Bisnis.com, JAKARTA — Turki mengambil langkah agresif untuk mengkerek nilai mata uang lira. Pemerintah yang belum lama ini mengubah nama negaranya dari Turkey menjadi Turkiye, melarang penyaluran kredit kepada perusahaan yang dianggap memiliki banyak uang tunai dalam bentuk valuta asing.

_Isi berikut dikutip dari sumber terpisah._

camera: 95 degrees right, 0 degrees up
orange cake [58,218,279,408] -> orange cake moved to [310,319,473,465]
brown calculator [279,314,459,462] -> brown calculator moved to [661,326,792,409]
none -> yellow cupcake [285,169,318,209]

Mengutip Bloomberg, Sabtu (25/6/2022), regulator perbankan negara itu membatasi pinjaman lira kepada korporat jika mereka memiliki lebih dari 15 juta lira atau US$890.000 dalam bentuk tunai mata uang asing dan jika jumlahnya melebihi 10 persen dari total aset atau penjualan tahunan. Otoritas, yang dikenal sebagai BDDK, mengumumkan keputusan itu pada hari Jumat.
Langkah tersebut, yang sebelumnya dilaporkan oleh Bloomberg HT, memicu reli di lira, yang pada satu titik melonjak 5 persen terhadap dolar, kenaikan terbesar pada tahun ini. Mata uang Turki diperdagangkan naik 3,3 persen dari jam 9 malam.

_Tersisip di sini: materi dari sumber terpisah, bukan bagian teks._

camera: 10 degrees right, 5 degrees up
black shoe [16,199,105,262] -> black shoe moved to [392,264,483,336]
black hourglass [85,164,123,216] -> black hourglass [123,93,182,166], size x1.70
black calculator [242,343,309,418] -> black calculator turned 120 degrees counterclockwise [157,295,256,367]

Langkah tersebut merupakan salah satu intervensi paling kuat oleh otoritas Turki dalam mendukung lira, yang masih menjadi mata uang terburuk tahun ini di pasar negara berkembang. Kebijakan pemerintah Turki kemungkinan akan mendorong perusahaan-perusahaan dengan mata uang asing untuk membuang aset jika mereka menginginkan akses ke kredit baru dalam bentuk lira, menurut Evren Kirikoglu, ahli strategi independen di Istanbul.
Keputusan tersebut adalah yang terbaru oleh Turki dalam upaya untuk menstabilkan lira pada saat suku bunga negara itu adalah yang paling negatif di dunia setelah inflasi diperhitungkan.
Adapun di bawah tekanan Presiden Recep Tayyip Erdogan untuk mempertahankan suku bunga rendah, pembuat kebijakan malah menerapkan langkah-langkah untuk mengekang pertumbuhan kredit dan membuat lira lebih menarik bagi deposan dan perusahaan. Pada hari Kamis, regulator mengumumkan aturan lain yang bertujuan untuk mencegah pinjaman lira ke luar negeri melalui swap.